En una declaración contundente, Nabih Berri, el presidente del Parlamento de Líbano, ha vuelto a alzar la voz contra el reciente acuerdo alcanzado entre su país e Israel. Este compromiso, que busca abrir las puertas a conversaciones para una paz duradera, ha sido calificado por Berri como algo inviable. «No se llevará a cabo ni se implementará en su forma actual», afirmó sin rodeos.
Las palabras de Berri no son solo un eco vacío; vienen cargadas de historia y preocupación. En un comunicado difundido por su partido, el Movimiento Amal, dejó claro que sus ministros participarán en las sesiones del Gabinete relacionadas con este acuerdo y expresarán su postura contraria desde dentro de las instituciones. La oposición a este pacto será evidente, pero siempre dentro de los marcos constitucionales y políticos del país.
Un peligroso precedente
Berri subraya que este acuerdo podría ser un detonante para la discordia entre los libaneses.

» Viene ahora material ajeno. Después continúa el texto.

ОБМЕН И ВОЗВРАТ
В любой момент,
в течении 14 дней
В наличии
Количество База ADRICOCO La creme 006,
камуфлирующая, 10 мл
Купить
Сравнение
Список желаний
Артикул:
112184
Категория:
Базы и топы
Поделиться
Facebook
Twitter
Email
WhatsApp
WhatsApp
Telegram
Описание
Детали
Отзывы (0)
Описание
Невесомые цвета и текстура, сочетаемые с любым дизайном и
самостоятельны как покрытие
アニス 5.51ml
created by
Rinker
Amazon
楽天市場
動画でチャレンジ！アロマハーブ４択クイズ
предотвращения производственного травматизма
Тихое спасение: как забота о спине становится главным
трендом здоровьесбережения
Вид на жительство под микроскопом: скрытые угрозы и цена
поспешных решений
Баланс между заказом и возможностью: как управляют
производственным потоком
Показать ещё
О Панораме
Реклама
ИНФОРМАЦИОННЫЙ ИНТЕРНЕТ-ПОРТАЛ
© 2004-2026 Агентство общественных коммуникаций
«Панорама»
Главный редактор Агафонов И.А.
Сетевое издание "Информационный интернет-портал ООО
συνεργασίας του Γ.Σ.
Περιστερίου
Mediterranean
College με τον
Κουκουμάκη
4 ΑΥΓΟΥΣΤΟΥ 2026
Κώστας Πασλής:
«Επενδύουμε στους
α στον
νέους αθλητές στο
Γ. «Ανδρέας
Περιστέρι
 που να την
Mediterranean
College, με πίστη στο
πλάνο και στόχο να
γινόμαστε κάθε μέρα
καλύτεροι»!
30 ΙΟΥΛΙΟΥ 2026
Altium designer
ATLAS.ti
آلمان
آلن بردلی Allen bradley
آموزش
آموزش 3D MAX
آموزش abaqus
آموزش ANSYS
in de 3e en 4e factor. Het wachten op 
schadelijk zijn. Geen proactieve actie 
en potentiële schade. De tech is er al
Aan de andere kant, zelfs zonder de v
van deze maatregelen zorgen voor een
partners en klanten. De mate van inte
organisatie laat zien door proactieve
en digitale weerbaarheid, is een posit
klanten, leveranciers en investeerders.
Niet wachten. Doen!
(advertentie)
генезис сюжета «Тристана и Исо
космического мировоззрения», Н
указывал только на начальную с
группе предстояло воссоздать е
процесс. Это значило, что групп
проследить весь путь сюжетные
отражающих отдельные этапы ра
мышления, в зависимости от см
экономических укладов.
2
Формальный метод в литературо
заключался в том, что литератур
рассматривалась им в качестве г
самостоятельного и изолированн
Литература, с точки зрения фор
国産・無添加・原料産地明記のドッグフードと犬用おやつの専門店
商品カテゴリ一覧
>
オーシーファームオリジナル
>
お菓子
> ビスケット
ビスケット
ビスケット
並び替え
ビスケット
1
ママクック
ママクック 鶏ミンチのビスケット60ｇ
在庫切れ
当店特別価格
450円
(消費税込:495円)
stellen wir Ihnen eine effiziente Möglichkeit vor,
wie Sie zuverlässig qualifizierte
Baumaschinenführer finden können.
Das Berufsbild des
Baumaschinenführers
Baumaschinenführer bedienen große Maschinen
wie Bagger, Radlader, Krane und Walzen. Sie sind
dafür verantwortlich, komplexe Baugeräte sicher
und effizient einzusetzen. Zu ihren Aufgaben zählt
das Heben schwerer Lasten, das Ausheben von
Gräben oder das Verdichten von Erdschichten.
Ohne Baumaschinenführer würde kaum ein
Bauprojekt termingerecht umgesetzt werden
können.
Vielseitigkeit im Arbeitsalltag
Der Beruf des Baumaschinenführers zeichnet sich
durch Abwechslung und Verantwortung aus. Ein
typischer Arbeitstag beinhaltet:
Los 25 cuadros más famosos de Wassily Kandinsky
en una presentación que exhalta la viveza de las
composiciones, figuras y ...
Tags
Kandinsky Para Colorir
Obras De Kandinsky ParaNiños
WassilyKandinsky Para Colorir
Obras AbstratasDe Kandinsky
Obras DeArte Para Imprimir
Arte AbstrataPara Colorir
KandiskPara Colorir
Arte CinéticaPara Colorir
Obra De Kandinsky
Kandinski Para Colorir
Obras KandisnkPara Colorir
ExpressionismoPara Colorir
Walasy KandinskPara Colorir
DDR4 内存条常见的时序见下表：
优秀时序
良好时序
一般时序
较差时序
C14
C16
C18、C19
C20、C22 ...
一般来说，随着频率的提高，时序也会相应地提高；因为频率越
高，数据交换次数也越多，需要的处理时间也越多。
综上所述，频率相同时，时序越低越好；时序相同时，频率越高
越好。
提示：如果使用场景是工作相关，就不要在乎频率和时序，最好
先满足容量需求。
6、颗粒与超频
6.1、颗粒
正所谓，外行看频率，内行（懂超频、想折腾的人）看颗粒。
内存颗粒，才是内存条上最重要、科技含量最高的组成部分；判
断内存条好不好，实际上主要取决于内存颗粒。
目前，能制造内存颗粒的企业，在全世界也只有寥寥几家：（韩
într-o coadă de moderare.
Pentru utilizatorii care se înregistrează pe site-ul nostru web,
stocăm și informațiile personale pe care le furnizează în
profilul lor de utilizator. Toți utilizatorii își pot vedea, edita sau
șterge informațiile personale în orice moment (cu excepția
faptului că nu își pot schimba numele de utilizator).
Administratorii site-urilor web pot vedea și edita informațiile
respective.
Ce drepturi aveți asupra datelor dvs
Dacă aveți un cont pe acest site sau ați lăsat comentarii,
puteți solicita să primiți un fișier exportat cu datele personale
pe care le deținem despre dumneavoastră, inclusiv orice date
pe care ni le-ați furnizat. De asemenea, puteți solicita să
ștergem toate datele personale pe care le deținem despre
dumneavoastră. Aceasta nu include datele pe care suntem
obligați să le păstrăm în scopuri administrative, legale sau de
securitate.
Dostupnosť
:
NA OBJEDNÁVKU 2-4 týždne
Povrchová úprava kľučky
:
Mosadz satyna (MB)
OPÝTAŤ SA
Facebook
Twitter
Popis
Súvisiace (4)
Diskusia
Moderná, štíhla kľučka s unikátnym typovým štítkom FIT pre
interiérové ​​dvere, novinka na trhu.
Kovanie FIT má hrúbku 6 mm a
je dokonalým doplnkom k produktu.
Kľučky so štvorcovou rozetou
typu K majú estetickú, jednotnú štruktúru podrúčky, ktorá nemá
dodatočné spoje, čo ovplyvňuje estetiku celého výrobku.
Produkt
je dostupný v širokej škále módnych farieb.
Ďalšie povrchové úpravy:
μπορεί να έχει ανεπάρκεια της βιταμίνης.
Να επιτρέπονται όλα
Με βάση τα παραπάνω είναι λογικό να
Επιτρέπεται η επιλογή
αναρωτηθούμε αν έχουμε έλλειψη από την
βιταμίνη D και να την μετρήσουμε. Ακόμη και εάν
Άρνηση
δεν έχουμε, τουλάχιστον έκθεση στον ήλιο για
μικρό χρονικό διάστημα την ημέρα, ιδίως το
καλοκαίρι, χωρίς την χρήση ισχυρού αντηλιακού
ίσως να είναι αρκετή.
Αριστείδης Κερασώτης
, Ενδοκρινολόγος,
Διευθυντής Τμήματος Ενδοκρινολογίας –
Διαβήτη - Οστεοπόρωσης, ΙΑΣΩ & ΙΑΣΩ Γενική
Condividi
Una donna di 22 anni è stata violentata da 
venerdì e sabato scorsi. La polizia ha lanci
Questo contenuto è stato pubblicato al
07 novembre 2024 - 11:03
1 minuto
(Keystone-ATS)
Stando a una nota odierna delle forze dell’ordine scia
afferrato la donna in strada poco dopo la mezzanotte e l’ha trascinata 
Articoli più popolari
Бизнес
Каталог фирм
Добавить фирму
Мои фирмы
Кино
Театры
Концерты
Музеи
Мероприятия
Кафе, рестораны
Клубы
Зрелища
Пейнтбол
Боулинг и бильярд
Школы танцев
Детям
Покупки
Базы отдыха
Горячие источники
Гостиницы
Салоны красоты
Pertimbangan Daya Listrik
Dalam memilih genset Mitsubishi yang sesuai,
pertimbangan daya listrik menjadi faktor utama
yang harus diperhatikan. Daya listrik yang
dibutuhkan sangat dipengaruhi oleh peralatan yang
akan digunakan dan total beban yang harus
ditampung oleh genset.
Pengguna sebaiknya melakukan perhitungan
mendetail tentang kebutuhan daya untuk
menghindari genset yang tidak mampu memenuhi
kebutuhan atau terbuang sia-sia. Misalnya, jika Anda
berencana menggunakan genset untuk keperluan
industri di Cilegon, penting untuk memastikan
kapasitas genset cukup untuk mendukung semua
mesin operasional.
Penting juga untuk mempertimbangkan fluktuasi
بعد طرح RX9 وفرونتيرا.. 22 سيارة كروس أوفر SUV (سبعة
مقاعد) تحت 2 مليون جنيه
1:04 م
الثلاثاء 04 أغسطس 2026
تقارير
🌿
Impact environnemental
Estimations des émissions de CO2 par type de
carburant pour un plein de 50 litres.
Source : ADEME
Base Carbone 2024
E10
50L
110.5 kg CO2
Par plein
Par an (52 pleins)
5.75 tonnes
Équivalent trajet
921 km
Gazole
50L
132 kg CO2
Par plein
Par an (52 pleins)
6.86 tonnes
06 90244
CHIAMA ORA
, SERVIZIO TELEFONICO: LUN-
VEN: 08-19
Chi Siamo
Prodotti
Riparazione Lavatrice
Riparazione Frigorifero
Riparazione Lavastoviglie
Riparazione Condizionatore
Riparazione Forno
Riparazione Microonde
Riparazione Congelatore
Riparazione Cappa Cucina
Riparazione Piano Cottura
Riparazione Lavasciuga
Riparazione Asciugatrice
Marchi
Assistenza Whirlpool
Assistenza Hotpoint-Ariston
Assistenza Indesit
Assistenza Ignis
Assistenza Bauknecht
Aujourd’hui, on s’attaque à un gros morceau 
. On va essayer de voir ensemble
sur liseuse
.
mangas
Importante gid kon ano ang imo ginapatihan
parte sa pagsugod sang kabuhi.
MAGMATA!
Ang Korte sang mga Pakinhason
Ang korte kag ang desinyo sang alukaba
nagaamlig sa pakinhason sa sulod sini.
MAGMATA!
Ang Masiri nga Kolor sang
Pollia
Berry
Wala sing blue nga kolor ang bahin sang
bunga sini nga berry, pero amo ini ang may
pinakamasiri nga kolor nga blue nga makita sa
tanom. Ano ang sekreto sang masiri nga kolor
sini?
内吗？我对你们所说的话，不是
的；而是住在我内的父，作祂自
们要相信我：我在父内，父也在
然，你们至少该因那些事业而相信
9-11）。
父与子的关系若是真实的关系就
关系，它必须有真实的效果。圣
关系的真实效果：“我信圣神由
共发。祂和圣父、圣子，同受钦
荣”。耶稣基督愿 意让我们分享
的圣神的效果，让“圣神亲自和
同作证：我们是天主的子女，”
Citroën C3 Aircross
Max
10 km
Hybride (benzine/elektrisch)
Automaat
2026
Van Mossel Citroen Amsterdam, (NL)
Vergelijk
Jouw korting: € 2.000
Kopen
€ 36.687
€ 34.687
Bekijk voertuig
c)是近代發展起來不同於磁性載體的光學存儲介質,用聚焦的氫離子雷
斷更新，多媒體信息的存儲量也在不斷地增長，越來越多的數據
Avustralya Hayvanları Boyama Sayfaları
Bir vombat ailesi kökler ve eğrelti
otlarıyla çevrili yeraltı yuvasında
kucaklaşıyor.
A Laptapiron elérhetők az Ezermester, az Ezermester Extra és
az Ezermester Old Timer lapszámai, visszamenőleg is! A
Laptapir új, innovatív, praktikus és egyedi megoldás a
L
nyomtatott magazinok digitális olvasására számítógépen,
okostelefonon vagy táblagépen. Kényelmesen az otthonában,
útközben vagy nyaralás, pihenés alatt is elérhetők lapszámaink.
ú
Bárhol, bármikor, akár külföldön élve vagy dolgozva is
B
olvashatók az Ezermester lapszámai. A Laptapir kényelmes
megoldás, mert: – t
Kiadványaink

Para él, lo más alarmante es que favorece la ocupación israelí y genera divisiones internas. Como él mismo dijo: «Este tratado es diez veces peor que el fracasado acuerdo del 17 de mayo de 1983», refiriéndose al pacto que ya había causado estragos en la unidad nacional tras la invasión israelí.
La crítica hacia este nuevo trato no cesa; Berri sostiene que lo firmado en Washington es simplemente un conjunto de imposiciones sin salvaguardias para los derechos de Líbano. Su postura se enfrenta directamente a otros líderes como Sami Gemayel, quien opina que hay razones para celebrar un acuerdo donde Líbano emerge victorioso.
Sin embargo, Berri insiste en priorizar la retirada completa de Israel antes de cualquier negociación adicional. Condicionar esta retirada a exigencias políticas solo prolonga la ocupación y no ofrece garantías reales al pueblo libanés. Y aunque las calles puedan agitarse con protestas o reacciones extremas, él reafirma su compromiso por evitar caer en un caos aún mayor.
El líder del Movimiento Amal también es conocido por su cercanía con Hezbolá, el grupo chií que ha estado en conflicto directo con Israel desde hace tiempo. La tensión sigue latente mientras ambos lados miran hacia adelante ante estos nuevos escenarios políticos.